Emily Root Schenkel is the goddaughter of flight attendant Lorraine Bay, who was on United Flight 93. She and other relatives of passengers and crew had a hand in selecting Johnson and three other finalists.

Root Schenkel said the Flight 93 Heroes Award highlights the tough choices people make to help others.

“Good people, regular people find themselves in situations that were not expected and they make the right decision,” Root Schenkel said. “They make a courageous, brave and selfless decision.”

Nominees whose brave acts last year made them finalists for the award included:

  • Justin Gavin, an 18-year old who rescued a mother and three children traveling in a burning car in Waterbury, Conn.
  • Terry Ingram, who witnesses a car plunge upside down into a freezing pond. Ingram pulled three men out of the car as it sank.
  • Red Tate, who pulled a man out of a car struck by a truck in Dekalb County, Ga. The car exploded shortly after Tate rescued the man.

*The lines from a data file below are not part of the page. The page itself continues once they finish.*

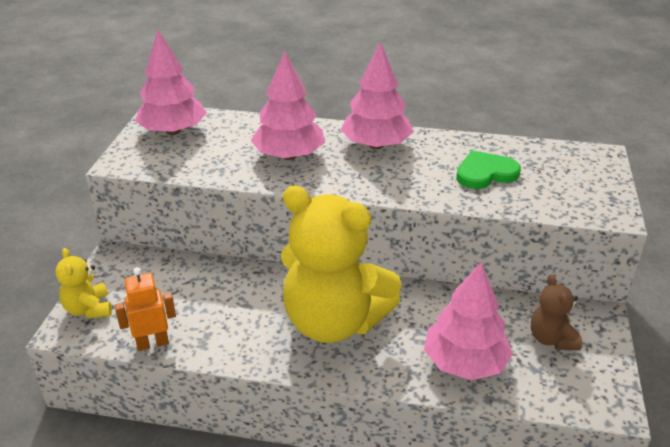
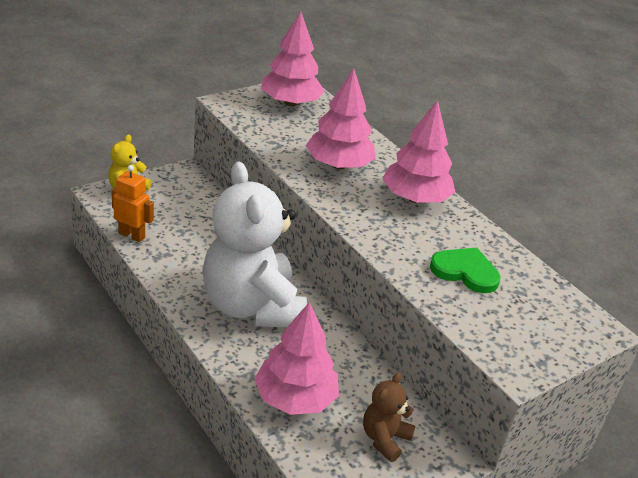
camera: 40 degrees right, 0 degrees up
yellow teddy bear [281,186,402,343] -> white teddy bear [202,162,307,327]

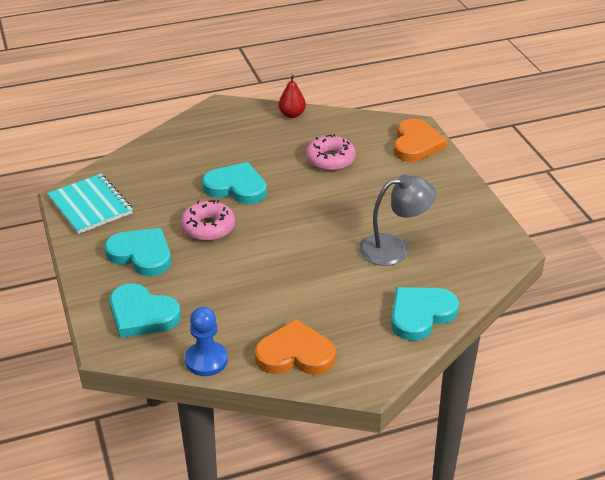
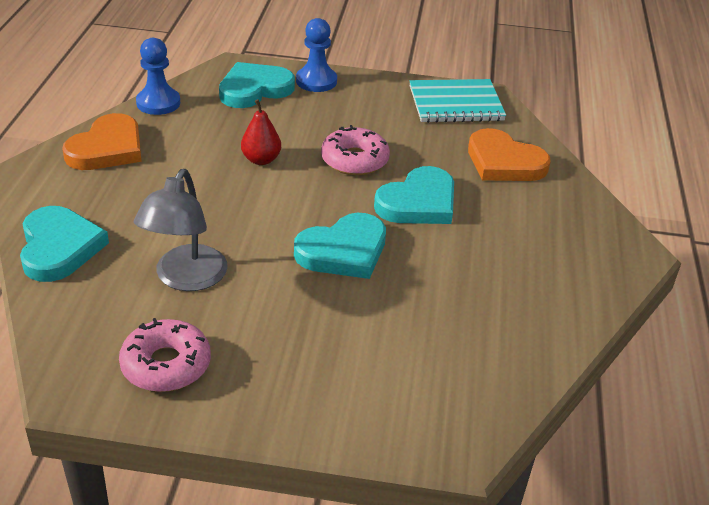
camera: 115 degrees right, 0 degrees up
turquoise heart [105,228,171,276] -> turquoise heart moved to [294,213,386,279]
red pear [279,75,306,118] -> red pear moved to [241,99,281,165]
pink donut [306,134,356,171] -> pink donut moved to [119,318,211,392]
orange heart [394,119,447,162] -> orange heart moved to [468,128,551,181]
none -> blue pawn [296,18,337,92]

The award will be given out every year to people who save others in the face of grave danger.

“Finding those examples in those situations and stories today, and being able to talk about them and compare them to the actions of 20 years ago is, I think, a very poignant and important thing to see in our society today,” Schenkel said. “And of course, it also helps to keep the story of Flight 93 alive and remembered.”


Anthony Orozco is part of the “Report for America” program — a national service effort that places journalists in newsrooms across the country to report on under-covered topics and communities.